On peut dire qu’Anvers est favorablement disposée envers Auguste De Boeck, car avant même qu’éclate la Première Guerre mondiale, l’Opéra royal flamand a déjà accueilli la première mondiale de quatre de ses opéras : Théroigne de Méricourt (1901), Songe d’une nuit d’hiver (1902), Les Nains du Rhin (1906) et Goupil le renard (1909). Songe d’une nuit d’hiver, son plus grand succès à l’opéra, est également présenté sous le titre Le songe d’une nuit d’été à Nantes (1911) notamment, ainsi qu’à la Monnaie (1923). Pendant les années de guerre, Auguste De Boeck travaille sur La route d’Émeraude, son seul opéra composé d’après un livret en langue française. La création est présentée en 1921 au Théâtre Royal de Gand et est suivie de représentations au Théâtre Royal d’Anvers, à la Monnaie (1926, 1932 et 1939) et, en traduction sous le titre Francesca, à l’Opéra royal flamand.

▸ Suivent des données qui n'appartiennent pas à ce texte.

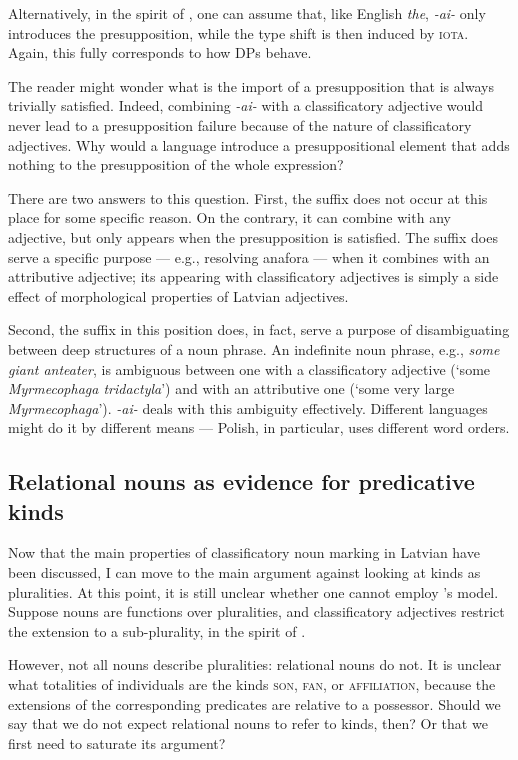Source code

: \documentclass[a4paper, 12pt]{article}
\begin{document}
Alternatively, in the spirit of \textcite{coppock2015definitenessdeterminacy}, one can assume that, like English \textit{the}, \textit{-ai-} only introduces the presupposition, while the type shift is then induced by \textsc{iota}. Again, this fully corresponds to how DPs behave.

The reader might wonder what is the import of a presupposition that is always trivially satisfied. Indeed, combining \textit{-ai-} with a classificatory adjective would never lead to a presupposition failure because of the nature of classificatory adjectives. Why would a language introduce a presuppositional element that adds nothing to the presupposition of the whole expression?

There are two answers to this question. First, the suffix does not occur at this place for some specific reason. On the contrary, it can combine with any adjective, but only appears when the presupposition is satisfied. The suffix does serve a specific purpose --- e.g., resolving anafora --- when it combines with an attributive adjective; its appearing with classificatory adjectives is simply a side effect of morphological properties of Latvian adjectives.

Second, the suffix in this position does, in fact, serve a purpose of disambiguating between deep structures of a noun phrase. An indefinite noun phrase, e.g., \textit{some giant anteater}, is ambiguous between one with a classificatory adjective (`some \textit{Myrmecophaga tridactyla}') and with an attributive one (`some very large \textit{Myrmecophaga}'). \textit{-ai-} deals with this ambiguity effectively. Different languages might do it by different means --- Polish, in particular, uses different word orders.

\subsection{Relational nouns as evidence for predicative kinds}\label{reln}

Now that the main properties of classificatory noun marking in Latvian have been discussed,  I can move to the main argument against looking at kinds as pluralities. At this point, it is still unclear whether one cannot employ \textcite{chierchia1998referencekindslanguages}'s model. Suppose nouns are functions over pluralities, and classificatory adjectives restrict the extension to a sub-plurality, in the spirit of \textcite{mendia2019referenceadhoc}.

However, not all nouns describe pluralities: relational nouns do not. It is unclear what totalities of individuals are the kinds \textsc{son}, \textsc{fan}, or \textsc{affiliation}, because the extensions of the corresponding predicates are relative to a possessor. Should we say that we do not expect relational nouns to refer to kinds, then? Or that we first need to saturate its argument?
\end{document}
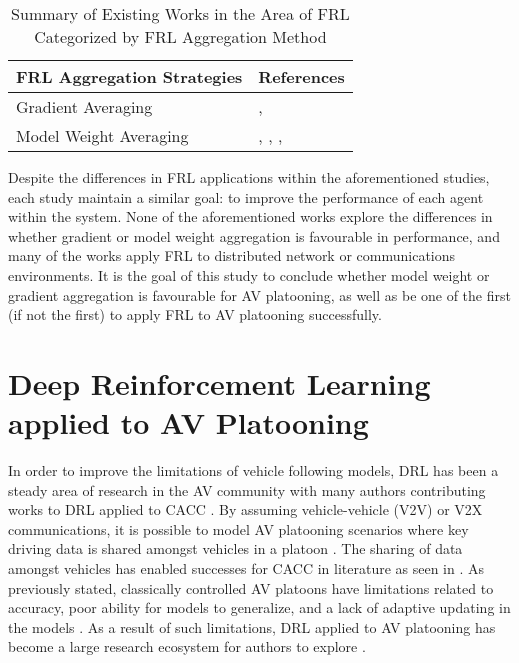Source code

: \begin{table}[H]
  \centering
  \caption{Summary of Existing Works in the Area of FRL Categorized by FRL Aggregation Method}
    \begin{tabular}{ll} \toprule
    \textbf{FRL Aggregation Strategies} & \textbf{References} \\ \midrule
    \midrule
    Gradient Averaging & \cite{BrendanMcMahan2017a}, \cite{LimHyun2021} \\
    Model Weight Averaging & \cite{Liang2019}, \cite{ZhangX2020}, \cite{WangXiaofei2021}, \cite{Huang2021} \\ \bottomrule
    \end{tabular}%
  \label{tab:addlabel}%
\end{table}%


Despite the differences in FRL applications within the aforementioned studies, each study
maintain a similar goal: to improve the performance of each agent within the system.  None
of the aforementioned works explore the differences in whether gradient or model weight
aggregation is favourable in performance, and many of the works apply FRL to distributed
network or communications environments.  It is the goal of this study to conclude whether
model weight or gradient aggregation is favourable for AV platooning, as well as be one of
the first (if not the first) to apply FRL to AV platooning successfully.

\section{Deep Reinforcement Learning applied to AV Platooning} \label{sec:avRL}

In order to improve the limitations of vehicle following models, DRL has been a
steady area of research in the AV community with many authors contributing works
to DRL applied to CACC \cite{Schwarting2018, Li2019, Kendall2019, zhangYuxiang2020}.
By assuming vehicle-vehicle (V2V) or V2X communications, it is possible to model AV platooning scenarios
where key driving data is shared amongst vehicles in a platoon \cite{Schwarting2018,Hussain2019}.
The sharing of data amongst vehicles has enabled successes for CACC in literature as seen in \cite{LeiV2x}.
As previously stated, classically controlled AV platoons have limitations related to
accuracy, poor ability for models to generalize, and a lack of adaptive updating in the models \cite{Zhu2018}.
As a result of such limitations, DRL applied to AV platooning has become a large
research ecosystem for authors to explore \cite{Vinitsky2018, Kiran2020}.

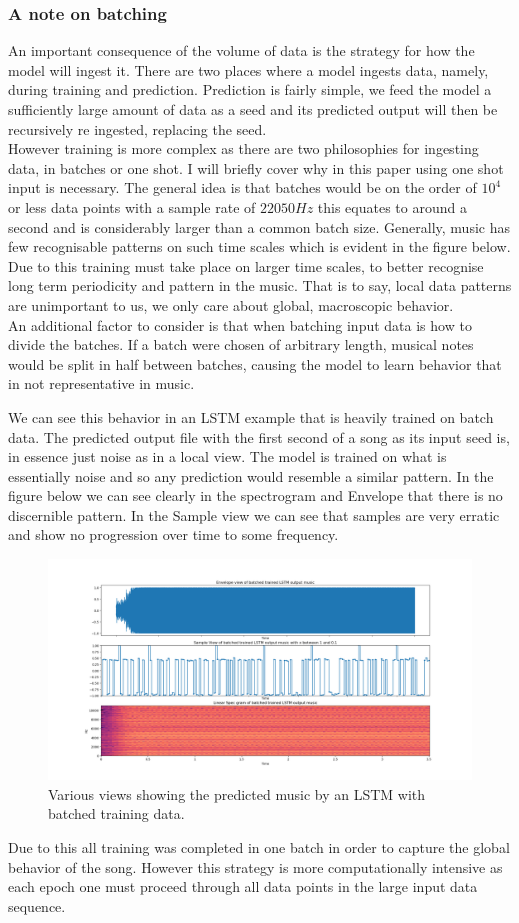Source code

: \documentclass{article}
\begin{document}
\subsubsection{A note on batching}
An important consequence of the volume of data is the strategy for how the model will ingest it. 
There are two places where a model ingests data, namely, during training and prediction. Prediction is fairly simple, we feed the model a sufficiently large amount of data as a seed and its predicted output will then be recursively re ingested, replacing the seed.\\
However training is more complex as there are two philosophies for ingesting data, in batches or one shot. I will briefly cover why in this paper using one shot input is necessary. The general idea is that batches would be on the order of $10^4$ or less data points with a sample rate of $22050 Hz$ this equates to around a second and is considerably larger than a common batch size. Generally, music has few recognisable patterns on such time scales which is evident in the figure below. Due to this training must take place on larger time scales, to better recognise long term periodicity and pattern in the music. That is to say, local data patterns are unimportant to us, we only care about global, macroscopic behavior.\\
An additional factor to consider is that when batching input data is how to divide the batches. If a batch were chosen of arbitrary length, musical notes would be split in half between batches, causing the model to learn behavior that in not representative in music. 


We can see this behavior in an LSTM example that is heavily trained on batch data. The predicted output file with the first second of a song as its input seed is, in essence just noise as in a local view. The model is trained on what is essentially noise and so any prediction would resemble a similar pattern. In the figure below we can see clearly in the spectrogram and Envelope that there is no discernible pattern. In the Sample view we can see that samples are very erratic and show no progression over time to some frequency. 
\begin{figure}[H]
\caption{Various views showing the predicted music by an LSTM with batched training data. }
\includegraphics[scale=0.35]{batch_training.png}
\end{figure}
Due to this all training was completed in one batch in order to capture the global behavior of the song. However this strategy is more computationally intensive as each epoch one must proceed through all data points in the large input data sequence. 
\end{document}

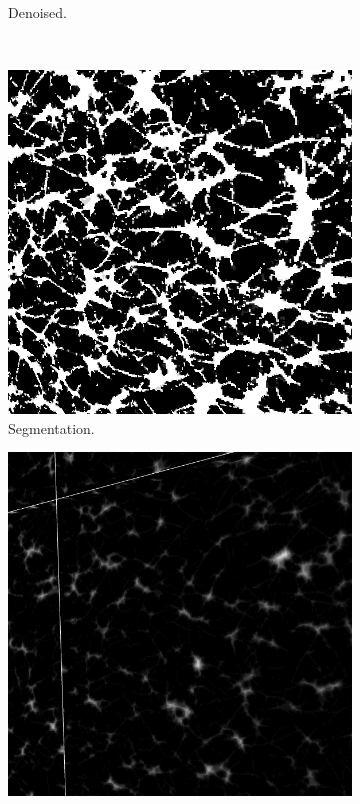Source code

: \begin{figure}[H]
\begin{subfigure}{0.5\textwidth}
    \caption{Denoised.}
    \label{fig:actin_denoised}
  \end{subfigure}\\[1ex]
  \begin{subfigure}{0.5\textwidth}
    \centering
    \includegraphics[width=0.9\linewidth]{Figures/chapter-image/pipeline_screenshots/actin_segmented_sparse.png}
    \caption{Segmentation.}
    \label{fig:actin_segmentation}
  \end{subfigure}%
  \begin{subfigure}{0.5\textwidth}
    \centering
    \includegraphics[width=0.9\linewidth]{Figures/chapter-image/pipeline_screenshots/actin_dmap.png}

\end{subfigure}
\end{figure}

C’est également à Anvers qu’Auguste De Boeck obtient sa première nomination dans un conservatoire royal : il succède en 1909 à son ami Paul Gilson comme professeur d’harmonie. C’est à ce titre qu’il enseigne à des compositeurs qui connaîtront plus tard la notoriété, tels que Renaat Veremans et August L. Baeyens. En 1920, il entre au Conservatoire de Bruxelles comme professeur d’harmonie et devient, un an plus tard, directeur du Conservatoire communal de Malines. Durant ces années, il compose quelques cantates, comme Le carillonneur (1922), en hommage à Jef Denyn, carillonneur de la Ville de Malines. Il s’intéresse en outre de nouveau à l’orchestre avec la brillante Fantaisie sur deux chansons flamandes (1923), le Concerto pour clavecin et orchestre (1929), la Nocturne (1931), le Concerto pour violon (1932) et le tourbillonnant Dans la grange (1937). Il n’a pas eu le temps d’achever cette dernière œuvre, mais, même à titre posthume, a pu compter sur l’aide de Paul Gilson qui s’est chargé de composer les dernières mesures.
À partir de 1930, De Boeck se retire paisiblement dans son village natal où, entre deux compositions, il travaille dans son jardin fleuri et apprécie tant un bon verre de vin qu’une pipe parfumée. Jusqu’à son décès inopiné le 9 octobre 1937.